[Update 9:00 a.m.: U.S. nonfarm payrolls fell by a large 63,000 in February, the second straight decline in employment. This is a clear sign of a recession. Stock futures are declining, suggesting another down day ahead of us on Wall Street.]Apple Inc. (NASDAQ: AAPL) outlined the features of the new iPhone 2.0 software. While the software is scheduled for release this June, it is available in beta version now. The new features target business users as it has "support for Microsoft Exchange ActiveSync to provide secure, over-the-air push email, contacts and calendars as well as remote wipe, and the addition of Cisco IPsec VPN for encrypted access to private corporate networks." Also it allows third-party developments through the iPhone Software Development Kit.

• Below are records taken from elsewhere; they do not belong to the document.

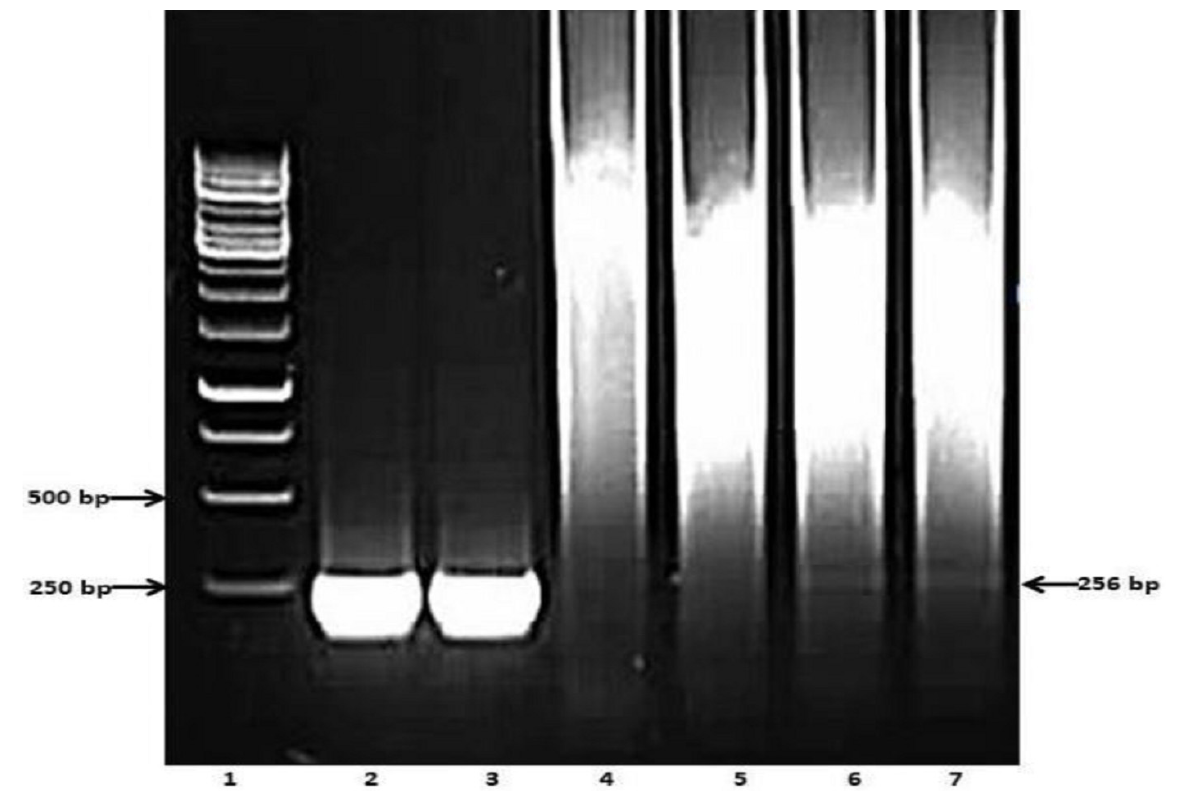
Figure 5. Serum PCR amplification of tRNA (uracil-5-)-methyltransferase yields a common DNA band among core Brucella species. Differences between species is acknowledged only after submission of the DNA band for sequencing and correlating a SNP combination of two nucleotides within this sequence as fingerprints of the Brucella agent (Figure 2). Lane 1—GeneRuler 1kb DNA ladder. Lane 2—A positive control, genomic DNA from an Israeli field strain (DNA sequence proven to be B. melitensis ). Lane 3—A positive control, genomic DNA from B. abortus strain 19 (DNA sequence proven to be B. abortus ). Lane 4—A negative control sample. Lane 5—Serum 4002118, negative. Lane 6—Serum 4813646, Lane 7—Serum 3991347. Positive DNA bands confirmed as B. melitensis are indicated by an arrow. Table 2. Serum PCR analysis of sheep from a flock partially vaccinated with Rev. 1 *.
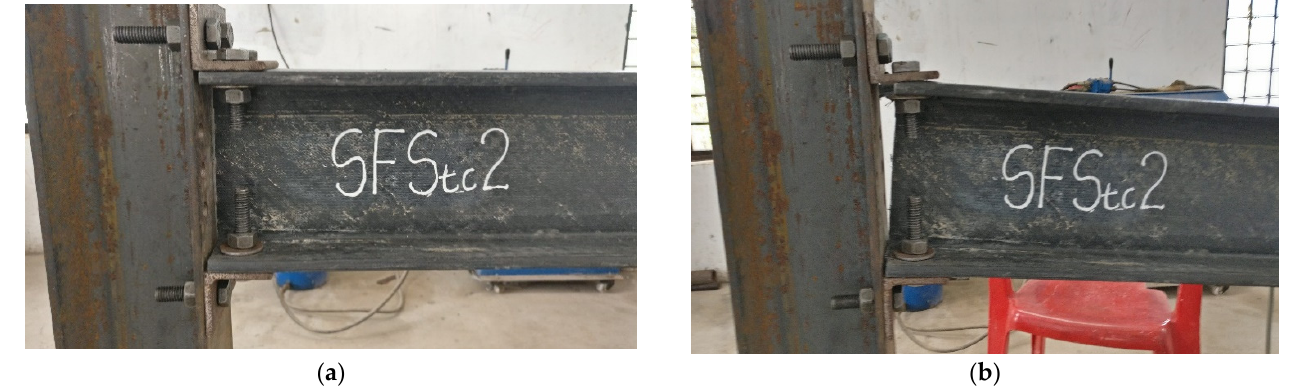
Figure 14. Shear-out failure in specimen SFSct2: ( a ) Undeformed joint; ( b ) Deformed joint.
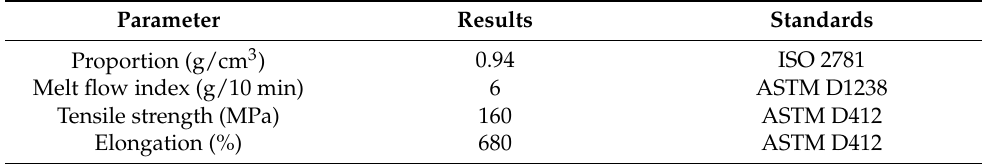
Table 4. Basic properties of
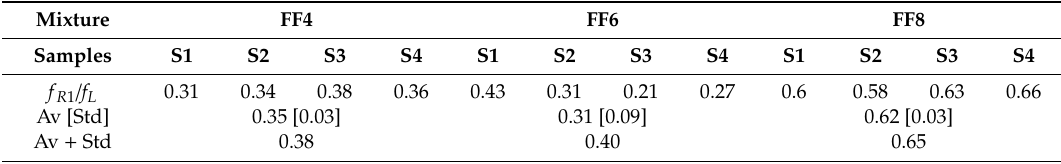
Figure 9. Simplified stress vs. CMOD model behavior for twisted-bundle macro-synthetic fiber reinforced self-compacting concrete (SCC). A trilinear constitutive model was adopted. Table 8. f R 1 / f L ratio of all tested samples for three di ff erent mixtures.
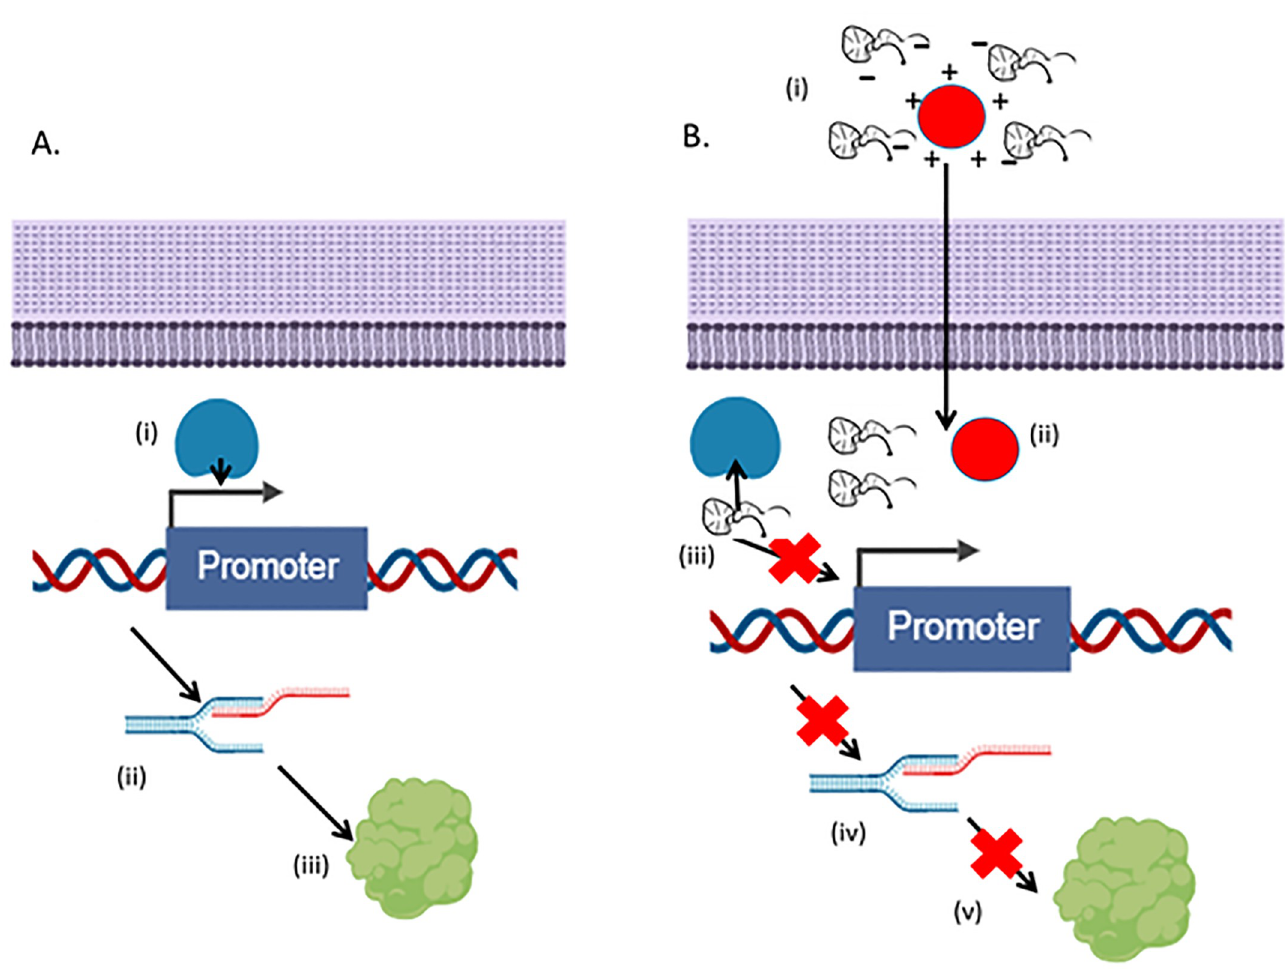
Fig 1. Schematic of nanoparticle-mediated TFD delivery and inhibition of S . aureus replication. A) Normal transcription process whereby (i) the transcription factor protein (s) bind their relevant promoter region which results in (ii) transcription and mRNA production which is then (iii) translated to functional protein. B) (i) Following administration of TFD-nanoparticles, (ii) these traverse the bacterial cell wall and membrane and TFD is decomplexed (iii) TFDs competitively inhibit the transcription factor binding to DNA promotor region in the bacterial chromosome and therefore (iv) considerably reduce or even inhibit transcription and (v) translation of crucial cell wall proteins (image made in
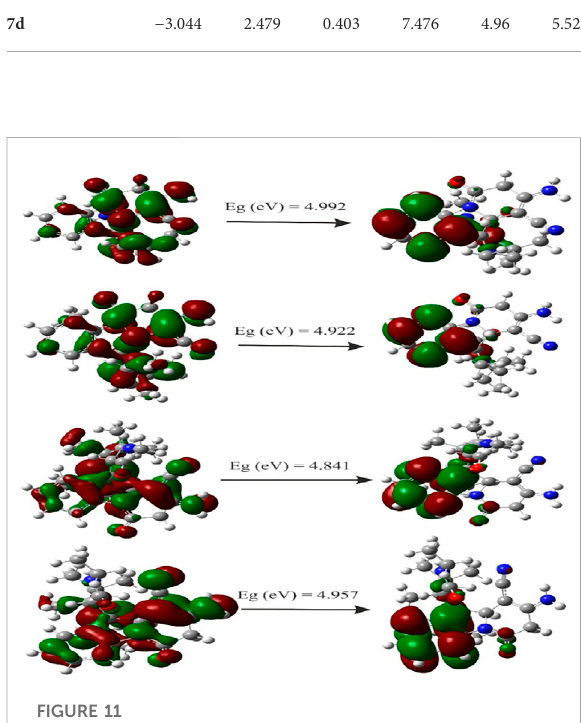
FIGURE 11 Plot HOMO and LUMO orbitals for 7a – 7d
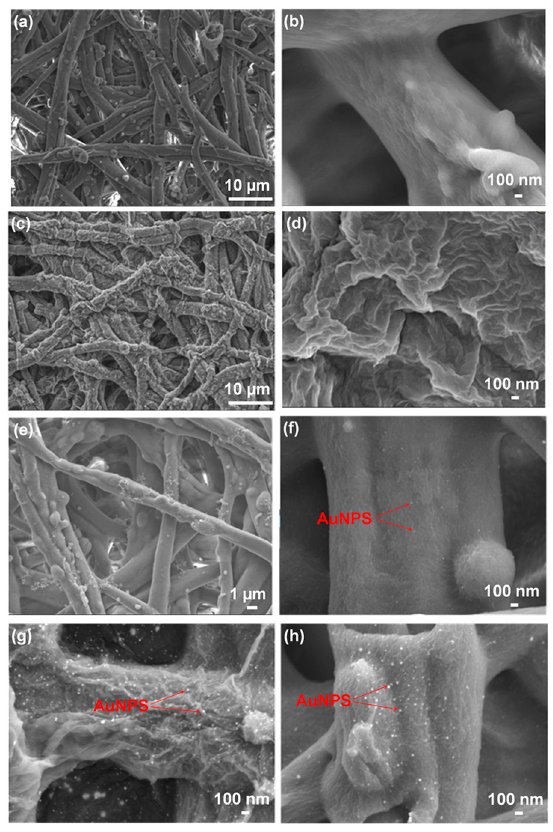
Figure 3. SEM images of different ESM samples: ( a , b ) pristine ESM, ( c , d ) GO/ESM, ( e , f ) AuNP/ESM, ( g ) AuNP/GO/ESM, and ( h ) GO/AuNP/ESM.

Citigroup (NYSE: C) said late Thursday that it will reduce its mortgage assets by 20%, or $45 billion over the next year. By shrinking its mortgage business and integrating CitiMortgage, Citi Home Equity and Citi Residential Lending into one division, the bank hopes to lower expenses by $200 million during the same time period.
Warburg Pincus has agreed to lower the purchase price to $12.15 per share and extend the deadline until June 30 for some shares certain MBIA Inc. (NYSE: MBI) executives have committed to buy, essentially lowering the investment amount struggling MBIA will receive. MBIA also canceled stock options given to the executives related to the agreement.

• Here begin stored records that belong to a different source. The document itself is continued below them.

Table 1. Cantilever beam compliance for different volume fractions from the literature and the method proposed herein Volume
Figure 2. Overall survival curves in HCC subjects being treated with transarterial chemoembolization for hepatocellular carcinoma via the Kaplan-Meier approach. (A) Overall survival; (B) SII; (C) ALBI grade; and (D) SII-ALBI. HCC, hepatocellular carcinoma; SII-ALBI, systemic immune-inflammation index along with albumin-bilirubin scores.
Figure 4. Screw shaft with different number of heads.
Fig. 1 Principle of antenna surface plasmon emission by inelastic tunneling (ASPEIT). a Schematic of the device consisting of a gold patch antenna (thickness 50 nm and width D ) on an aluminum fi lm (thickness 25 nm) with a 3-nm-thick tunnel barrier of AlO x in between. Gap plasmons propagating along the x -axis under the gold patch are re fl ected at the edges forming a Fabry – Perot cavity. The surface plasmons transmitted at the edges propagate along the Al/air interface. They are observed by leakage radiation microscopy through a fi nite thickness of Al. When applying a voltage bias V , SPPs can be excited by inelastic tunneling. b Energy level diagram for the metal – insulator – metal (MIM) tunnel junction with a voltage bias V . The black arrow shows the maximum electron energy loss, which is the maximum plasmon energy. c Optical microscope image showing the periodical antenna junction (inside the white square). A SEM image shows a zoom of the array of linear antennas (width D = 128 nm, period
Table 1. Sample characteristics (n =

Netflix Inc. (NASDAQ: NFLX) share are up 2.2% in premarket trading after the company said Thursday its board authorized a new $150 million stock repurchase program.

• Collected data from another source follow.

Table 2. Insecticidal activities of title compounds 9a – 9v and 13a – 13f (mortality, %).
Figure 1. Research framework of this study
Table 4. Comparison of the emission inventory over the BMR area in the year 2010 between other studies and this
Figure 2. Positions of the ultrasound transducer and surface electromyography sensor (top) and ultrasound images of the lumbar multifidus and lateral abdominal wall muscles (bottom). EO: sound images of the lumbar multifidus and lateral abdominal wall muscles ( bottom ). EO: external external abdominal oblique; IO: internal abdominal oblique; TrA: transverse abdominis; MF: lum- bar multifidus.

A Merrill Lynch analyst Thursday suggested that Sprint Nextel (NYSE: S) may be a takeover target to T-Mobile, owned by Deutsche Telekom as it attempts to block a price war in the mobile phone industry. Already Sprint has cut prices and will likely continue to do so, threatening T-Mobile's position as the low-cost alternative among the top five U.S. mobile phone companies. The German-based company could benefit from the weak dollar if it tries to buy Sprint.
MarketWatch's John Dvorak has an interesting commentary entitled Should Yahoo and AOL Merge? As some in the valley speculate whether Yahoo (NASDAQ: YHOO) will merge with Time Warner (NYSE: TWX)'s AOL just to thwart Microsoft (NASDAQ: MSFT), he thinks that this move would make sense as Yahoo wants to become a better content provider, something AOL is better at. Also, Google (NASDAQ: GOOG) might even encourage such a deal (Google has a 5% stake in AOL).
Meanwhile, TechCrunch suggests that both Google and Microsoft might be preparing bids for Digg.